_What is needed_
Copy, character for character, the lines in the records below, starting at the line containing "2.28.2 catalogue (DETECT_THRESH" and ending at the line containing "Image 1024 x".

_Records shown_
---

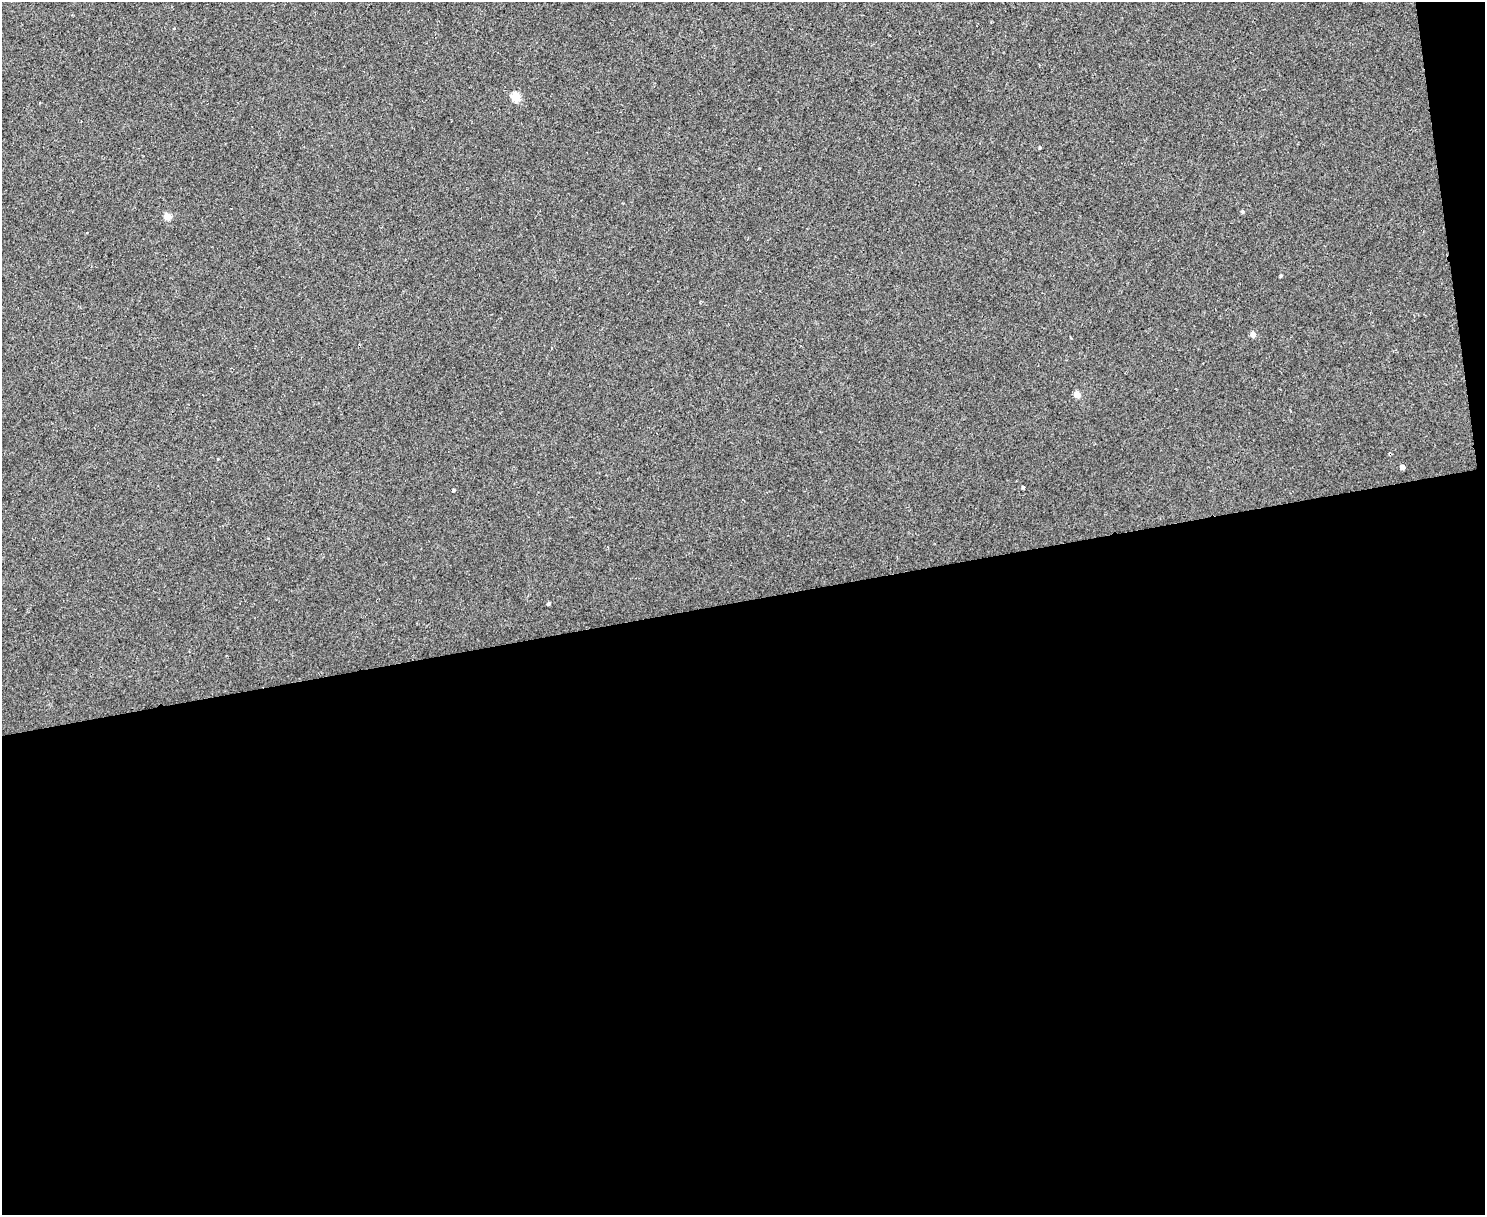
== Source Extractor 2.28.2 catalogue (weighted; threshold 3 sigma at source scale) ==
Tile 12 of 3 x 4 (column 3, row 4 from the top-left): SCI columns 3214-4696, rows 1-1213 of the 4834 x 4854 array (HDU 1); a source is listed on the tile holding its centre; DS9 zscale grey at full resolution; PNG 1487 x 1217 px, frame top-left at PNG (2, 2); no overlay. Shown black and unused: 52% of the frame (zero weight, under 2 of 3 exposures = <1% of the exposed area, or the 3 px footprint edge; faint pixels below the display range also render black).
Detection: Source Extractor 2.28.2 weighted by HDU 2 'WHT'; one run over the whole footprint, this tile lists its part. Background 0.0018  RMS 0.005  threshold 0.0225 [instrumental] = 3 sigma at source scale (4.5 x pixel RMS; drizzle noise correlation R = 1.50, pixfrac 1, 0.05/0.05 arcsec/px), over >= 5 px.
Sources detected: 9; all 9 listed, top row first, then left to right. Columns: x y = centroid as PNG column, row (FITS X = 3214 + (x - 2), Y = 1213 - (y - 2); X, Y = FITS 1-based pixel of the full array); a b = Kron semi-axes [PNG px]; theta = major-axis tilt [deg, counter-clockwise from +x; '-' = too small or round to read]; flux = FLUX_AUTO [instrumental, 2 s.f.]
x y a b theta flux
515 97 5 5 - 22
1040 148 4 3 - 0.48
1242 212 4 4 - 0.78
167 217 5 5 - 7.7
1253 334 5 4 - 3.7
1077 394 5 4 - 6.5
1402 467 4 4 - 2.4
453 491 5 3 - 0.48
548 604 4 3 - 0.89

---

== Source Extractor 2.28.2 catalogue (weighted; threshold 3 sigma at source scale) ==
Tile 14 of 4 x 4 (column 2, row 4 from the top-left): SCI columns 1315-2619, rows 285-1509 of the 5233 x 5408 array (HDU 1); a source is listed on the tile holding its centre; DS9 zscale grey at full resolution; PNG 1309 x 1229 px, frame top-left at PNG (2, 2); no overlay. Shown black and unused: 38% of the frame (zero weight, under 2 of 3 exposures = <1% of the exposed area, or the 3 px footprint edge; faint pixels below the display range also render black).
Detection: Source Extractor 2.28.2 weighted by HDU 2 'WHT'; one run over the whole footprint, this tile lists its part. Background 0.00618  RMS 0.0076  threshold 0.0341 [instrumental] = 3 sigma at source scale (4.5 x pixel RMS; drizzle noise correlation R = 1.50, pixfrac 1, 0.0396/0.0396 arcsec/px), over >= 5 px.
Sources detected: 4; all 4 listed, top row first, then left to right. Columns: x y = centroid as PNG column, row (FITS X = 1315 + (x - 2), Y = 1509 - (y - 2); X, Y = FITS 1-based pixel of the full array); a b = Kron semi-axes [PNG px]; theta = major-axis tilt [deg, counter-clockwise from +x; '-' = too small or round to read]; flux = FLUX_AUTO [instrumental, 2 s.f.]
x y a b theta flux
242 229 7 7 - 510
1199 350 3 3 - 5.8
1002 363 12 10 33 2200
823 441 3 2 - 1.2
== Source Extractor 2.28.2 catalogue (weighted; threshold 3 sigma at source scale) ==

---

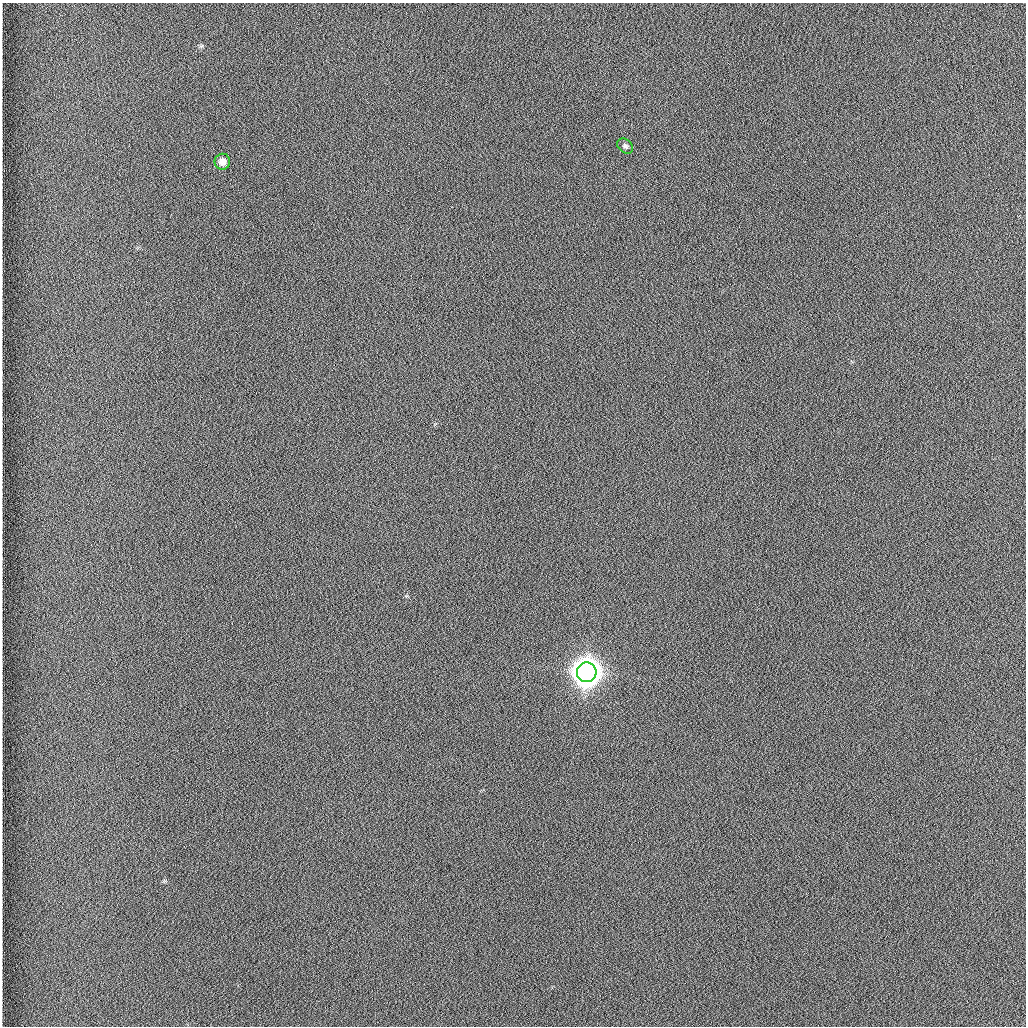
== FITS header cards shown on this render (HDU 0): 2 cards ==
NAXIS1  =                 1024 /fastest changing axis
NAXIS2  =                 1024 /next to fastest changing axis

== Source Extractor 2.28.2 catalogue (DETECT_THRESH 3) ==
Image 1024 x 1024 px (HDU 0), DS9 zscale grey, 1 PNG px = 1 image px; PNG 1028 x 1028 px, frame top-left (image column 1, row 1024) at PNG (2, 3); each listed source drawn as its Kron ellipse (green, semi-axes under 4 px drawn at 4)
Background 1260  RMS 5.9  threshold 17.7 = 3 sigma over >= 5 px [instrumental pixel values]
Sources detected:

---

_Finished exercise_
== Source Extractor 2.28.2 catalogue (DETECT_THRESH 3) ==
Image 1024 x 1024 px (HDU 0), DS9 zscale grey, 1 PNG px = 1 image px; PNG 1028 x 1028 px, frame top-left (image column 1, row 1024) at PNG (2, 3); each listed source drawn as its Kron ellipse (green, semi-axes under 4 px drawn at 4)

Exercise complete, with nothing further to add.